This is the error I get when i train my model. The error occured at the 10th epoch after running for 1 day. Is it a memmory issue? Cause i tried to use my multiple GPUs in parallel.What are your suggestions?
RuntimeError: DataLoader worker (pid 12119) is killed by signal: Killed.
The screenshot of my model can be seen here:
I am just getting my feet wet with PyTorch, and I am seeing the same behavior, with no GPU.

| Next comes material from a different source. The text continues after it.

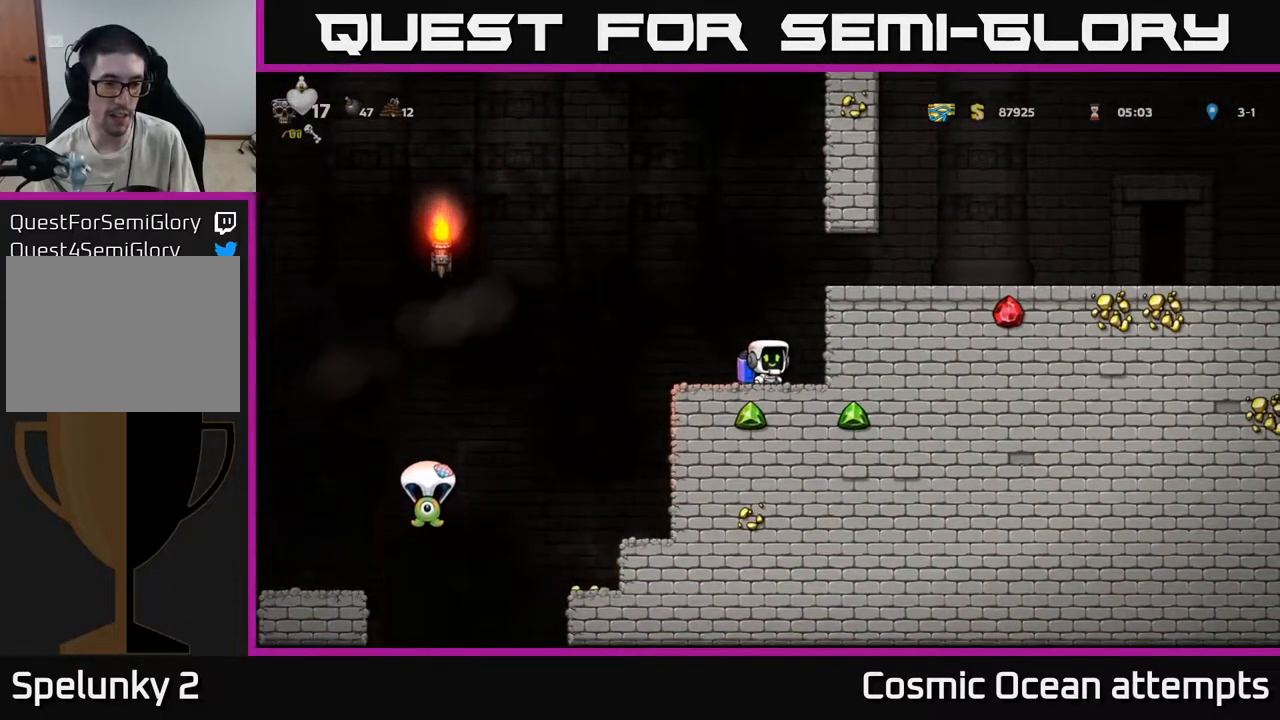
{"buttons": [], "left_stick": "center", "right_stick": "center", "events": []}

Running a CNN very similar to the 60 minute blitz tutorial, with two classes and approximately 12,000 training images, I get the following at epoch 87:
Traceback (most recent call last):
File “training.py”, line 69, in
File “/home/goldin/miniconda3/lib/python3.7/site-packages/torch/tensor.py”, line 166, in backward
torch.autograd.backward(self, gradient, retain_graph, create_graph)
File “/home/goldin/miniconda3/lib/python3.7/site-packages/torch/autograd/init.py”, line 99, in backward
allow_unreachable=True) # allow_unreachable flag
File “/home/goldin/miniconda3/lib/python3.7/site-packages/torch/utils/data/_utils/signal_handling.py”, line 66, in handler
RuntimeError: DataLoader worker (pid 4452) is killed by signal: Killed.
This is replicable. It looks suspiciously like a memory leak since the first 86 epochs complete successfully.
The training is taking about 3 minutes per epoch, so it takes about four and a half hours for the problem to appear.
Is there a way to turn off the _error_if_any_worker_fails() flag?
Can you offer suggestions for a work around?
Should this be raised as an issue on GitHub?